**Provided information:**
[Start of Attachment]
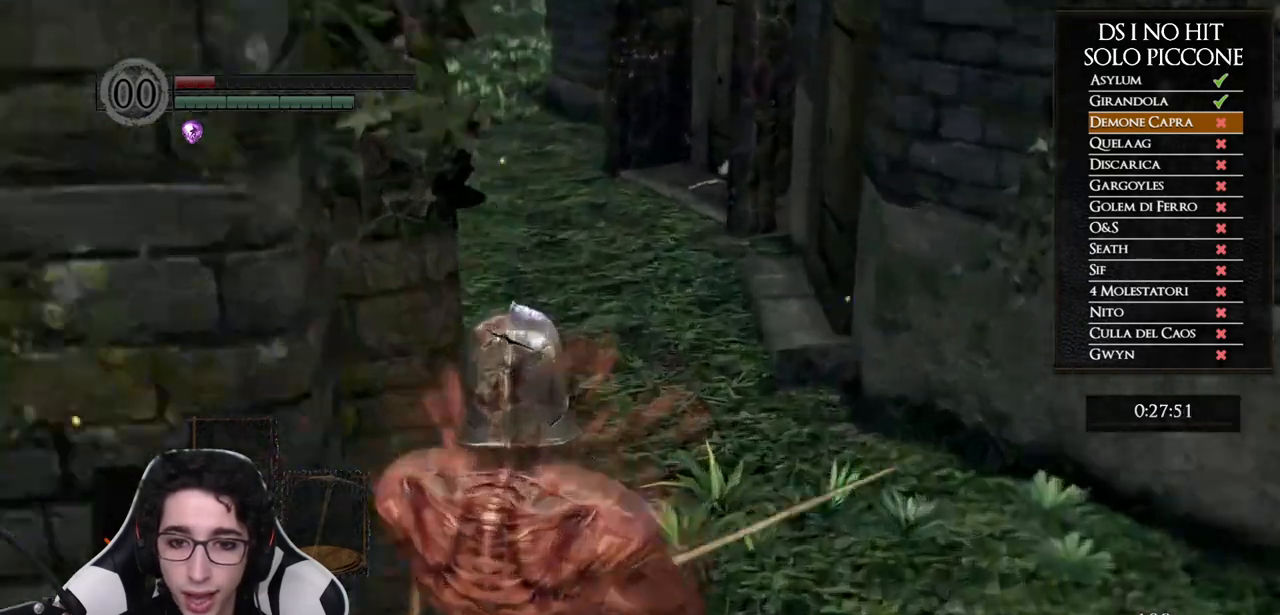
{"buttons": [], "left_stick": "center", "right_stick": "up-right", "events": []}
[End of Attachment]
[Start of Attachment]
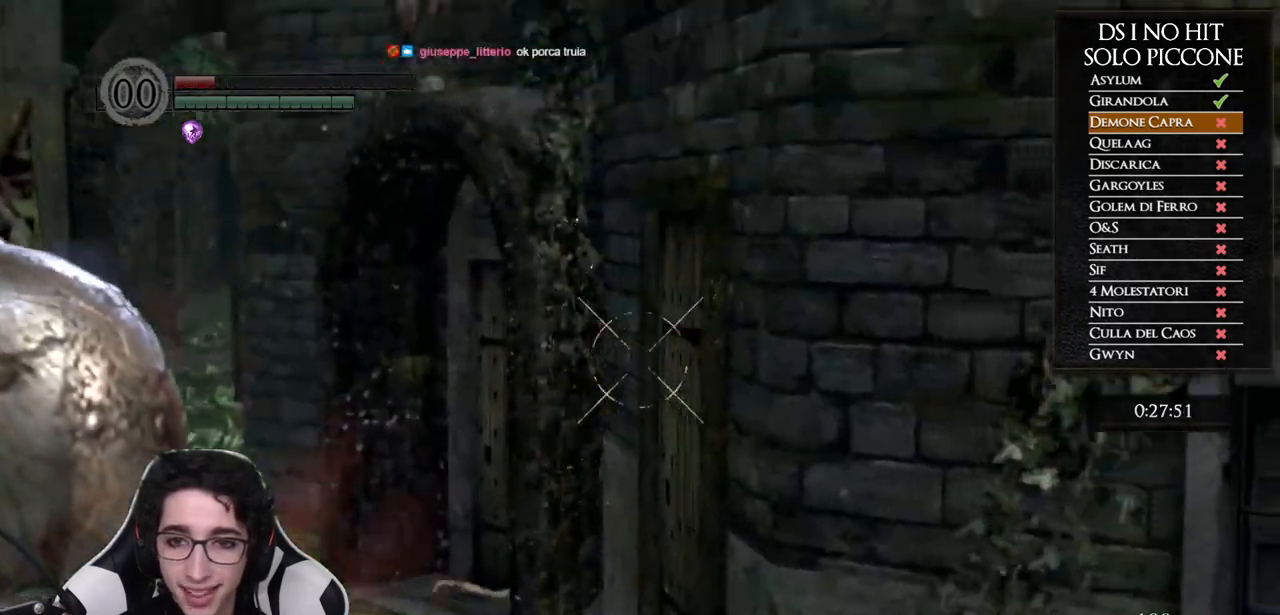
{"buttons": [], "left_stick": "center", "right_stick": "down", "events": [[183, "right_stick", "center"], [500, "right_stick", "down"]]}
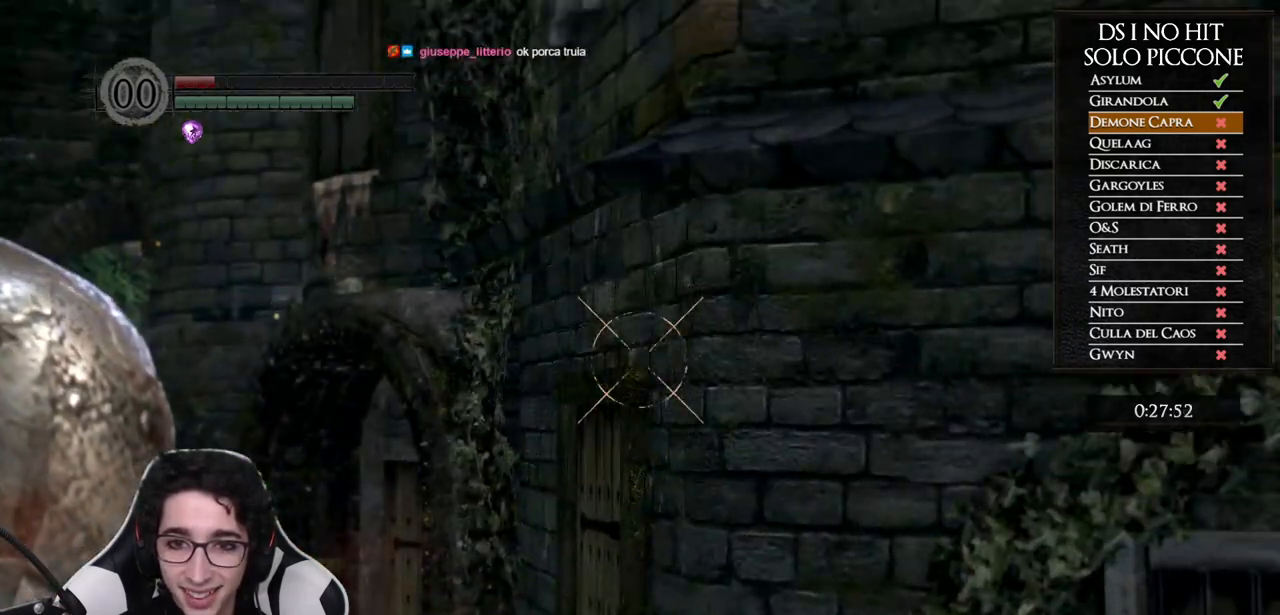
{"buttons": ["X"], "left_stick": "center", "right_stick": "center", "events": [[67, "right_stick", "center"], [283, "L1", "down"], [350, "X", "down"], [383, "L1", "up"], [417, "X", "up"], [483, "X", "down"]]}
[End of Attachment]
Read the entries above, then pull out the lines that include "down".

{"buttons": [], "left_stick": "center", "right_stick": "down", "events": [[183, "right_stick", "center"], [500, "right_stick", "down"]]}
{"buttons": ["X"], "left_stick": "center", "right_stick": "center", "events": [[67, "right_stick", "center"], [283, "L1", "down"], [350, "X", "down"], [383, "L1", "up"], [417, "X", "up"], [483, "X", "down"]]}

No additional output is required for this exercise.